RiboLace Pro

Mechanism of active ribosome capture in Ribo-seq workflows

RiboLace Pro exploits the interaction between a puromycin analog (3P) and the ribosomal A-site to selectively capture actively translating ribosomes. Puromycin mimics the 3′ end of aminoacyl-tRNA and can enter the catalytic center of ribosomes engaged in peptide elongation. In RiboLace Pro, the molecule is immobilized on magnetic beads, allowing translation-competent ribosomal complexes to be isolated through affinity capture.

Because the interaction relies on puromycin-like chemistry associated with the catalytic center of active ribosomes, the enrichment step preferentially isolates ribosomes engaged in translation relative to inactive or dissociated complexes. Following nuclease digestion, these ribosomes remain associated with short RNA fragments that correspond to ribosome-protected regions of transcripts.

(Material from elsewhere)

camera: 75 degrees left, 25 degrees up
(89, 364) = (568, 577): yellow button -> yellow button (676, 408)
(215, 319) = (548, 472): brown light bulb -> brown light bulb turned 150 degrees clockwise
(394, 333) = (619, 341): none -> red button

Magnetic separation of the captured complexes therefore enriches ribosome-protected fragments derived from actively translated mRNA regions. These fragments can then be purified and processed using standard Ribo-seq library preparation workflows to measure ribosome occupancy and translation dynamics across the transcriptome.

Advantages over sucrose gradients and polysome profiling

Many ribosome profiling workflows use sucrose gradient fractionation or polysome profiling to separate translating ribosomes as part of upstream enrichment. These approaches rely on ultracentrifugation and fraction collection, which can add complexity and require access to an ultracentrifuge.

RiboLace Pro simplifies this step by enriching translating ribosomes directly from cell lysates using an affinity-based pull-down. Because the enrichment occurs without gradient separation, the workflow can be performed without fractionation or ultracentrifugation while still producing material suitable for downstream Ribo-seq analysis.

Library preparation and QC tools for Ribo-seq workflows

RiboLace Pro enrichment workflows integrate with standard small RNA-style library preparation approaches used for ribosome profiling. Compatibility with the NEXTFLEX Small RNA-Seq Kit is demonstrated in our application note, providing a clear path from enriched ribosome footprints to sequencing-ready libraries using a workflow optimized for short RNA inserts.

Figure 1. Metaprofile plot showing P-site positions for all transcripts around translation initiation sites (0 to +100 nt) and translation termination sites (0 to −100 nt). RPFs were isolated using RiboLace® Pro, and sequencing libraries were prepared using the NEXTFLEX Small RNA-Seq Kit.

Additional tools within the NEXTFLEX ecosystem can support library quality and experimental consistency. miND™ spike-in controls can be incorporated to monitor technical variation and assist with normalization across samples. Custom small RNA blockers can be used as an optional tool to suppress abundant non-target short fragments when they impact usable sequencing depth.